Exercise text section start

Plaintiffs next challenge the lower court's decision on the grounds that the activities constituting the alleged negligence herein on the part of Defendants relate to the care, custody and control of real property and therefore fall within the ambit of Section 202(b) (3) of the Tort Claims Act, 53 P.S. § 5311.202(b)(3) which states:

(b) Actions or activities which may impose liability. -- the following acts or activities by a

[ 67 Pa. Commw. Page 211]

    political subdivision or any employees may result in the imposition of liability on a political subdivision:

(3) The care, custody or control of real property in the possession of the political subdivision. . . .

Exercise text section end
Supplied data section start

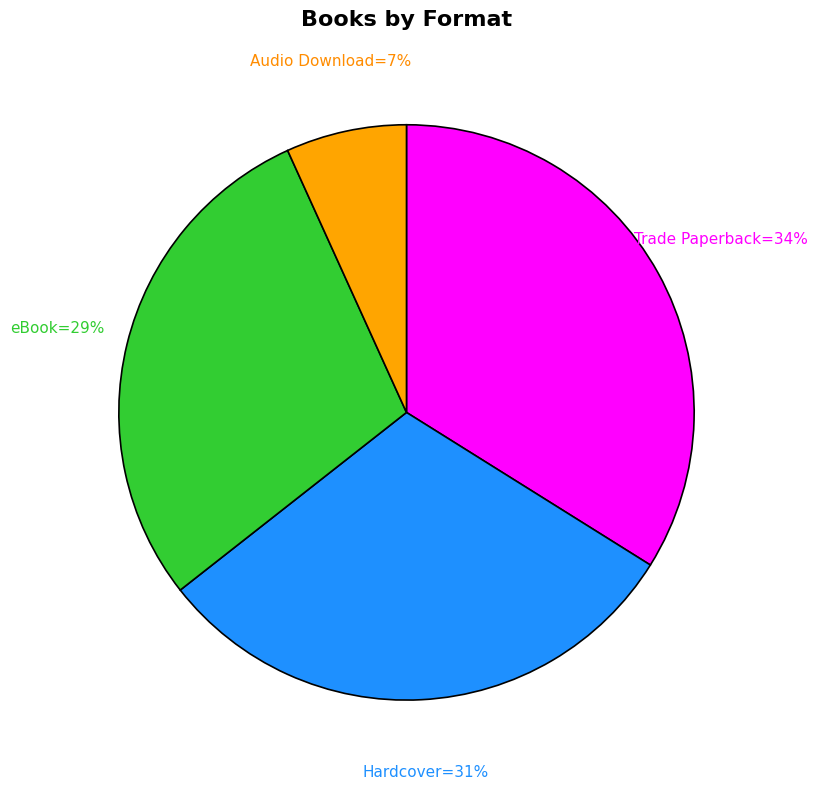

To the nearest percent, what is the average slice percentage?

25%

Supplied data section end

Tasks for this exercise >>
**1)** Answer these questions using the text on the Tort Claims Act:
(a) Which section of the Tort Claims Act do Plaintiffs argue the alleged negligence falls within?
(b) According to the quoted provision, whose acts or activities may result in liability being imposed on a political subdivision?
(c) Under item (3), what kind of property's care, custody or control is covered?
**2)** Write the next part of the text on the Tort Claims Act, picking up after its final quoted line.
The listing comes from a separate source and is unrelated to the text on the Tort Claims Act.

Written answers >>
**1)**
(a) Section 202(b)(3), 53 P.S. § 5311.202(b)(3).
(b) Those of a political subdivision or any of its employees.
(c) Real property in the possession of the political subdivision.

**2)**
This Court addressed a similar assertion in Robson v. Penn Hills School District, 63 Pa. Commonwealth Ct. 250, 437 A.2d 1273 (1981), a case which involved a trespass complaint brought on behalf of a twelve year old boy who was injured when struck in the eye by a pencil thrown by a classmate in an elementary school class which the teacher had left unsupervised. There we held that the student could not recover in trespass against the school district because the "action or activity" complained of, as in the case at bar, was characterized as the supervision of students and "that it would be a total distortion of the language of Section 202(b)(3) to allow the supervision, or lack of supervision, of school children to fall within the scope of care, custody and control of real property." Id. at 253-4, 437 A.2d at 1275 (footnote omitted). Thus, we must also affirm the holding of the court below that the exceptions to a political subdivision's immunity under the Tort Claims Act are inapplicable to the facts of the complaint herein.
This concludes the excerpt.